In the old days, when you had to program the hardware directly, it was easy to tell. You just put a counter in the loop that waited for the hardware to finish filling (or whatever). If the counter got quite large, then the blitter was the bottle neck. How can this be done with a modern API like OpenGL?
 
 

 
  There's no effective way to get this information in real time. This is why you see Geometry Detail and Texture Detail sliders in most games. For what its worth there are more possible bottlenecks than just fill-rate and transform speed. To name a few off the top of my head:

1. Texture thrashing - Occurs when you upload more textures than can fit on the card. This causes the driver to page textures on and off the card as they're used. Dropping texture resolution or bit depth can help this. Reducing resolution will also free up more texture memory on cards other than the Voodoo1, 2, and Rush.

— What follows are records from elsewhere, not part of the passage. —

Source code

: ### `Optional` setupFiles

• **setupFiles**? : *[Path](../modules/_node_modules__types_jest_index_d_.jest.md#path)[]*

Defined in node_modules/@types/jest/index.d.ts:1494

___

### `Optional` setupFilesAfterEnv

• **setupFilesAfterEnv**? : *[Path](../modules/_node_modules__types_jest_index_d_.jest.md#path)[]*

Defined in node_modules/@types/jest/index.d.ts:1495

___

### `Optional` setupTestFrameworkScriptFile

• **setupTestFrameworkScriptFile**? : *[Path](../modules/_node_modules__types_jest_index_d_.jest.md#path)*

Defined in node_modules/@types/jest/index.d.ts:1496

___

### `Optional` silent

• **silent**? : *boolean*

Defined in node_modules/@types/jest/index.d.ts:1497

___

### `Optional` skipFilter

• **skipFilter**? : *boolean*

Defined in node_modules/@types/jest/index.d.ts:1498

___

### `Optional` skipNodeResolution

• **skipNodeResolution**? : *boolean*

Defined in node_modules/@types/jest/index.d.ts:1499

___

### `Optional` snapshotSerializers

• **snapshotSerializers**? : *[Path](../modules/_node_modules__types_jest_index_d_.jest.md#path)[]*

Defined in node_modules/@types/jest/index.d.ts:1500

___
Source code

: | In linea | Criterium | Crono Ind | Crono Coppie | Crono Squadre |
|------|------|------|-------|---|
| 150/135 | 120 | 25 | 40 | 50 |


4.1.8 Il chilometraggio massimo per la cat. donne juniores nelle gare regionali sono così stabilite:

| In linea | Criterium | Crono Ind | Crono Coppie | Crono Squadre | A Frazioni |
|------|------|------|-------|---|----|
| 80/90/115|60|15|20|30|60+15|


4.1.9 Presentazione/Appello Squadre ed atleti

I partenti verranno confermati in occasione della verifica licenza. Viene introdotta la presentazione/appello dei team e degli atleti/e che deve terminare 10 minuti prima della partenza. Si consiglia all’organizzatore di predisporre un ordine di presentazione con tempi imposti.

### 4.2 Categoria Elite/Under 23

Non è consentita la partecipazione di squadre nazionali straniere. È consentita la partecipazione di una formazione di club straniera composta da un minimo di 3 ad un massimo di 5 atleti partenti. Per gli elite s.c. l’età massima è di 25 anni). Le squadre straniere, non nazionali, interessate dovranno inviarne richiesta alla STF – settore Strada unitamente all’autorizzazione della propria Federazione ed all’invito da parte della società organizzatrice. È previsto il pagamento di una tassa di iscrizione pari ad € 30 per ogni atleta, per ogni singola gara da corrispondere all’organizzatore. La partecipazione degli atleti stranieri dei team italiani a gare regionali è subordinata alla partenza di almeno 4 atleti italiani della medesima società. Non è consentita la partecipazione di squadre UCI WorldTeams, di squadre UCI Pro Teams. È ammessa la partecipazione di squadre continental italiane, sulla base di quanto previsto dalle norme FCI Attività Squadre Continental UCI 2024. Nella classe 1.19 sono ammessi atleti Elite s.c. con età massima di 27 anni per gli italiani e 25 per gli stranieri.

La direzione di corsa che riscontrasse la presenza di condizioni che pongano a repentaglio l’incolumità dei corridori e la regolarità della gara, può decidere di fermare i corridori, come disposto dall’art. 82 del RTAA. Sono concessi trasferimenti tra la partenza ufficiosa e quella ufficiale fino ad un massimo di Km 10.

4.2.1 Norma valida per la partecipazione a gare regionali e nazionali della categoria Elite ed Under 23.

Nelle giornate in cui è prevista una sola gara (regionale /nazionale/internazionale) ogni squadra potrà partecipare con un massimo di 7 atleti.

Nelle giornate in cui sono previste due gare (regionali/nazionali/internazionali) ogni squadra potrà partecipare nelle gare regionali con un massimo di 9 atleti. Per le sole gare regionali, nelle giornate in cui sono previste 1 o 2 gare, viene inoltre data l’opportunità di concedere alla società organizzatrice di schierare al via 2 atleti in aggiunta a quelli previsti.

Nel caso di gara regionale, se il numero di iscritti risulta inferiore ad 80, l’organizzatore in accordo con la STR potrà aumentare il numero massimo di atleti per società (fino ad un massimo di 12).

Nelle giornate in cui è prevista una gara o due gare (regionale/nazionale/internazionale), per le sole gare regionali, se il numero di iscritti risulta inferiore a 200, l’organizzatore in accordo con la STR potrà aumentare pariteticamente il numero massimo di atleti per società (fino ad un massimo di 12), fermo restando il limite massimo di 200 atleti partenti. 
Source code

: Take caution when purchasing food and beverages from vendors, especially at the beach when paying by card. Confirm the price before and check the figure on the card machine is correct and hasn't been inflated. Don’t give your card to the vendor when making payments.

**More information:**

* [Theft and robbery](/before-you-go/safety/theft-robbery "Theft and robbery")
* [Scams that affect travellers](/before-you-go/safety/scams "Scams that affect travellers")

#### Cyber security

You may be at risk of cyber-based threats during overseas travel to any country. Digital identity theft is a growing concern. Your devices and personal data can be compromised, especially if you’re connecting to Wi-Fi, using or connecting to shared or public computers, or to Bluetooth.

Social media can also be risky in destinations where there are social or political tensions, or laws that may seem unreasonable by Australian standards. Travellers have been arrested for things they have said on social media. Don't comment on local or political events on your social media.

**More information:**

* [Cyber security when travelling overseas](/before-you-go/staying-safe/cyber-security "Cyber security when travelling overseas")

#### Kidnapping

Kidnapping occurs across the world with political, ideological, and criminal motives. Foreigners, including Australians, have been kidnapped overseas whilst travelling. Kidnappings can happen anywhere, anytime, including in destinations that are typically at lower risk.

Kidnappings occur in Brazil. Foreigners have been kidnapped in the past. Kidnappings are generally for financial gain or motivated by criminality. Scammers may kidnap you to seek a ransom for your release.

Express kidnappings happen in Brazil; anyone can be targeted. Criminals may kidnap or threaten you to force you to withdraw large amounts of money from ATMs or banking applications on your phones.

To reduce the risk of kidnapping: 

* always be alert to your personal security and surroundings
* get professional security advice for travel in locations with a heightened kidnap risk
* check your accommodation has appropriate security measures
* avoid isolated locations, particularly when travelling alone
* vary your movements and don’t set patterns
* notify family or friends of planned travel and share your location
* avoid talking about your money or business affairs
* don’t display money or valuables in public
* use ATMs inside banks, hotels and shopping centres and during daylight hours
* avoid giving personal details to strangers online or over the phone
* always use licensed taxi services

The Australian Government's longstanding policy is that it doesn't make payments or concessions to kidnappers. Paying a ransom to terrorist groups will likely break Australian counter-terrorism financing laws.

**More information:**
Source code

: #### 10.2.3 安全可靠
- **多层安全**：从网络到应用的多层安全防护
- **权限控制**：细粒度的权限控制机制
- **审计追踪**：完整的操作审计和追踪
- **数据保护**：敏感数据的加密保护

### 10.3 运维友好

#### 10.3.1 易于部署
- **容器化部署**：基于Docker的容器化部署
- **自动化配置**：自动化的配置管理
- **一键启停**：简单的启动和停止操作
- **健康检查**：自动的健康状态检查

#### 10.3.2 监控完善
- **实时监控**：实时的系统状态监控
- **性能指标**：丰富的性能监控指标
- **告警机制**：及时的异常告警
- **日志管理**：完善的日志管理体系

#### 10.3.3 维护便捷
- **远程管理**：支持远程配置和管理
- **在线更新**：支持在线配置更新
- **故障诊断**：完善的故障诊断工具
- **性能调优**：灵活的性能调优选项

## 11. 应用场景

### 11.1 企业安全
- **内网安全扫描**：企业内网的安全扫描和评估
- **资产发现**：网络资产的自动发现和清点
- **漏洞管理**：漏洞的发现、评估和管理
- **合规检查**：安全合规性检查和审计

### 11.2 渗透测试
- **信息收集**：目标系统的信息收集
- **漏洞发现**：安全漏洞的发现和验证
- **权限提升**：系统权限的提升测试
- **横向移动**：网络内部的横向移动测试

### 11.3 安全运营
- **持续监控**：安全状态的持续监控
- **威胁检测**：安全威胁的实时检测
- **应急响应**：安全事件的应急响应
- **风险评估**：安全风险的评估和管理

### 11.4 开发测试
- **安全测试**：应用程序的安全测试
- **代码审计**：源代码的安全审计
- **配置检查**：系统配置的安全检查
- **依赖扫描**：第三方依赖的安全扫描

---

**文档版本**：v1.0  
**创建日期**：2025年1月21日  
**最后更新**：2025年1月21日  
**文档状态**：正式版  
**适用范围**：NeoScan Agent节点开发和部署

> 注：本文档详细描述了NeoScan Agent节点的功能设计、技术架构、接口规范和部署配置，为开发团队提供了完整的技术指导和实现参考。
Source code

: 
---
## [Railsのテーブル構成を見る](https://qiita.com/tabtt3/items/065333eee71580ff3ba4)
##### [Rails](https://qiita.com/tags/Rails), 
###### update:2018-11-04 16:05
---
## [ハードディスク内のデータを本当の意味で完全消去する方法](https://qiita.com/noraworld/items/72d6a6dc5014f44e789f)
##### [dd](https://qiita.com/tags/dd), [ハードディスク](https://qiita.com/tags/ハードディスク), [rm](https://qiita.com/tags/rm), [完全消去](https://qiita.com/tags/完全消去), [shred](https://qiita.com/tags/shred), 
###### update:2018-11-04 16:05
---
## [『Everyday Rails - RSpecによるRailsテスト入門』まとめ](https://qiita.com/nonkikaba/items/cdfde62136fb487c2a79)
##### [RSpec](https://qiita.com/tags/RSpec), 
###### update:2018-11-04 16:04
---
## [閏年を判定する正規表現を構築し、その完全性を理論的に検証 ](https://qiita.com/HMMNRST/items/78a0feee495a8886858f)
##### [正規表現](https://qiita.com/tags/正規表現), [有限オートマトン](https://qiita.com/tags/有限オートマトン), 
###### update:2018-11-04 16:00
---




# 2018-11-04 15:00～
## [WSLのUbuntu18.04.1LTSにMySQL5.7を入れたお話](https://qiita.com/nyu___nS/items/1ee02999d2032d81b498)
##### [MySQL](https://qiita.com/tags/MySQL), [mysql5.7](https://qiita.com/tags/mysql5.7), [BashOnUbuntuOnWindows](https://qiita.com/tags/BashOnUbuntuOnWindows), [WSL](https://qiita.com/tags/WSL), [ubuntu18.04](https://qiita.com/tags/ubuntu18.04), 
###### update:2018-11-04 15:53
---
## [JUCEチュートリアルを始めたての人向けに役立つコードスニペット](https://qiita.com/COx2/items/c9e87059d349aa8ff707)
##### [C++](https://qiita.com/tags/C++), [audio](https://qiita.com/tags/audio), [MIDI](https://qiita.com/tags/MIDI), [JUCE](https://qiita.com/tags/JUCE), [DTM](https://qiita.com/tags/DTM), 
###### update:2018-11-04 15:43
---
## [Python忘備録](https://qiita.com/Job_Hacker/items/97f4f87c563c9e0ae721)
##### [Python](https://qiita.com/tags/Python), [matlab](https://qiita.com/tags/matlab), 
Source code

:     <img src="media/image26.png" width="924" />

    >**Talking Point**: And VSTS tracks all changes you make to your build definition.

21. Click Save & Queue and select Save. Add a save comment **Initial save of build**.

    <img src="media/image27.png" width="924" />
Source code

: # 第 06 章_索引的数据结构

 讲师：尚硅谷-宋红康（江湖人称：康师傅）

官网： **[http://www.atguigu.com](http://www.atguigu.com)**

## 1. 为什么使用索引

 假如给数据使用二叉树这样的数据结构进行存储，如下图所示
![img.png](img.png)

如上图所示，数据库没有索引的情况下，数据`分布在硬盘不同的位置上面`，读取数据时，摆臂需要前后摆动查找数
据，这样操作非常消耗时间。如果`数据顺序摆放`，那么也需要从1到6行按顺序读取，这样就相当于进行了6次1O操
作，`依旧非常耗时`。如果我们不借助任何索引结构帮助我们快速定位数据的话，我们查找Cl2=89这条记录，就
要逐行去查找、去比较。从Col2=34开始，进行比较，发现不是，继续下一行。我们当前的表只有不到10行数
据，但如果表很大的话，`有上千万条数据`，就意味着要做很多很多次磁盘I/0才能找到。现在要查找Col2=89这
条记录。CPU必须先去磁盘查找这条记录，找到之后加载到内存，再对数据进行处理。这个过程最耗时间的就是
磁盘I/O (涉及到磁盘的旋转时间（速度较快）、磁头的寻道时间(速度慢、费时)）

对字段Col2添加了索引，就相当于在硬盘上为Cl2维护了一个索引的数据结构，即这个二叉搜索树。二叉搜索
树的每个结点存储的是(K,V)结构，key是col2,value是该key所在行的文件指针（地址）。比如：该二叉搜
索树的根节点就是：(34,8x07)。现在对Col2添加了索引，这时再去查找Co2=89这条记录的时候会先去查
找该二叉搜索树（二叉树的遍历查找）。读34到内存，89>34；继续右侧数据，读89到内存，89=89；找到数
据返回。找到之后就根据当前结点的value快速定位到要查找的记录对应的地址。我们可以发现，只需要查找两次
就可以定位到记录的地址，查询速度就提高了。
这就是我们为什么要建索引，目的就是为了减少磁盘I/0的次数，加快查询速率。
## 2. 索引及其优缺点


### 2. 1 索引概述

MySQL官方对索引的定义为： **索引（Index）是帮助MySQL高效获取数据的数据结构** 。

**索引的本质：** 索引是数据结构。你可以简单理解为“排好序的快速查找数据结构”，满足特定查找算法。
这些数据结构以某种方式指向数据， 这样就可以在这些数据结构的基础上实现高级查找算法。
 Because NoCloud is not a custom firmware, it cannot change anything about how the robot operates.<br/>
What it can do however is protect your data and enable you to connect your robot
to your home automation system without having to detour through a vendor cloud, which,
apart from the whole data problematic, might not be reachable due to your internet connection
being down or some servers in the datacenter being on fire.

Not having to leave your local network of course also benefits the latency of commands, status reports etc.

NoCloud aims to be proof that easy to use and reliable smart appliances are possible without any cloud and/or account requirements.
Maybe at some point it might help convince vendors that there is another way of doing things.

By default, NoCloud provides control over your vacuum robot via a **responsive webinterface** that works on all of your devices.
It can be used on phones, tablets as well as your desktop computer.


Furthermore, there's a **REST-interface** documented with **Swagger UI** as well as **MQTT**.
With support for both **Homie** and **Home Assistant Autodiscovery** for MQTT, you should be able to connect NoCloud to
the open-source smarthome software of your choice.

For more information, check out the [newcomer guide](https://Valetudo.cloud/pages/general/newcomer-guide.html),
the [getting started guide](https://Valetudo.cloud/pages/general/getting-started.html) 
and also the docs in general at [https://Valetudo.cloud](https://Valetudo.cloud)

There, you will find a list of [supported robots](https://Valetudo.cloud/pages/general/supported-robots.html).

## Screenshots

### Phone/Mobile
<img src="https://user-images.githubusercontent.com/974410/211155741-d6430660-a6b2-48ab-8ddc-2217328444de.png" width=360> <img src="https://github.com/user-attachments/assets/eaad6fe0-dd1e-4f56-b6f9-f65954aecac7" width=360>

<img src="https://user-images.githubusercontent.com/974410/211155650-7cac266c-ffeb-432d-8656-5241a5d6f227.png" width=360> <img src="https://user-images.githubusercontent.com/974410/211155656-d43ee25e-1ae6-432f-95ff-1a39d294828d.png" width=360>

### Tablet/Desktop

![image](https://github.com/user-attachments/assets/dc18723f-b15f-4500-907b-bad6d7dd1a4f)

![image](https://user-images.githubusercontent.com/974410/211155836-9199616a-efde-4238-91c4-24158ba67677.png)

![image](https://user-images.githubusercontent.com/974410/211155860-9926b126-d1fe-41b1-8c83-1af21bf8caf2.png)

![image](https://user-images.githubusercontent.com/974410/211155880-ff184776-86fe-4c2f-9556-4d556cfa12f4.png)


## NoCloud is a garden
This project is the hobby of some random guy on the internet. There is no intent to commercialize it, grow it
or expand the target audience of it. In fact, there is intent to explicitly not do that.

2. Fill Rate - This is how many pixels actually get written out to the screen. Reducing resolution (bits per pixel as well as size) will reduce fill rate requirements. As fill rate increases, so does the bandwidth required to fetch the texels (see #3).

3. TMU Bandwidth - This is bound by texture memory speed and the width of the bus from card memory to the TMU. Reducing bit depth can help this tremendously. This also gets hit very hard when tri-linear mip-mapping or anisotropic filtering so turning those off can help a lot.

4. Geometry Complexity - Amount of time it takes to transform, light, etc the geometry. Reduce the number of vertices sent.



Response provided by Tom Hubina
 
 

This article was originally an entry in flipCode's Fountain of Knowledge, an open Question and Answer column that no longer exists.